Stable isotopes and trophic level

  • Carbon and nitrogen isotope ratios make long-term dietary reconstruction possible after soft tissue is gone.
  • Neanderthals sit at or above the carnivore range in isotope comparisons and are placed at a super-carnivore level.
  • Early modern humans also cluster at a very high trophic level, with animal food dominating protein intake.

Foragers, farmers, and degeneration

  • The Kentucky comparison sets a meat-heavy hunter-gatherer population against a corn-bean-pumpkin farming population.
  • The farming group shows more iron-deficiency lesions, enamel defects, caries, abscesses, periosteal disease, infant mortality, and shorter life.
  • Agriculture turns intermittent stress into chronic degeneration, while the foraging group shows better baseline health.

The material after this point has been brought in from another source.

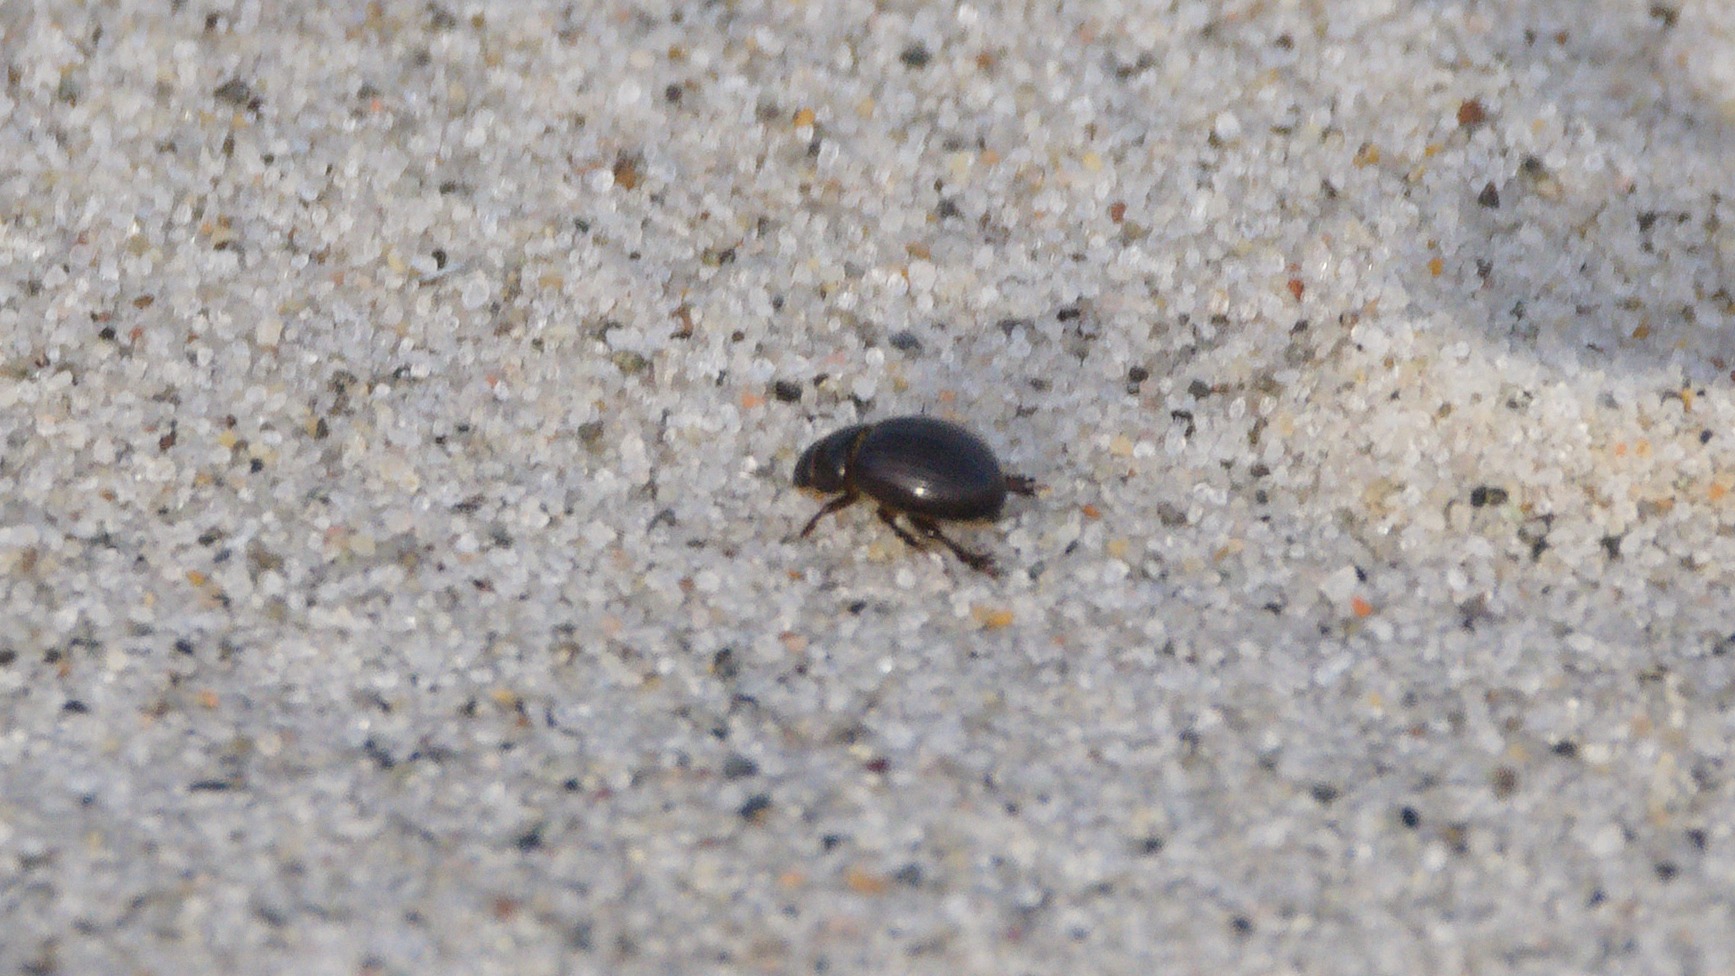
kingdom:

Cariogenic plants and agriculture

  • Severe dental destruction can come from heavy reliance on starchy or otherwise cariogenic plant foods even without refined sugar.
  • Jared Diamond’s verdict fits the skeletal record: agriculture is a biological catastrophe rather than a health advance.
  • A plant-focused side branch with massive chewing anatomy dead-ended, while the Homo line moved toward more meat and more brain.

Egypt as a natural experiment

  • Ancient Egypt functions as a long-running wheat-based civilization trial centered on bread.
  • Bread, fruits, vegetables, honey, seed oils, fish, waterfowl, and only occasional red meat create a pattern equivalent to a modern low-fat prescription.
  • Egyptian statuary is read as evidence of abdominal obesity and male breast enlargement.

Egyptian disease burden

  • Mummies and papyri put heart disease, catastrophic dental wear, obesity, and diabetes-like illness deep in antiquity.
  • Marc Armand Ruffer’s autopsies, the Ebers Papyrus, CT scans, and the Horus study place vascular disease throughout ancient Egypt.
  • Attempts to blame elite saturated-fat intake fail once isotope work shows similar diets across social classes and less than half of protein from animal sources.

Final synthesis

  • Metabolic theory, scavenging ecology, stable isotopes, paleopathology, Egyptian mummies, and randomized trials all converge on the same answer.
  • Human beings are built for a lower-carbohydrate, meat-heavier diet than agricultural and modern plant-centered orthodoxies allow.
  • The practical prescription is blunt: cut the carbs.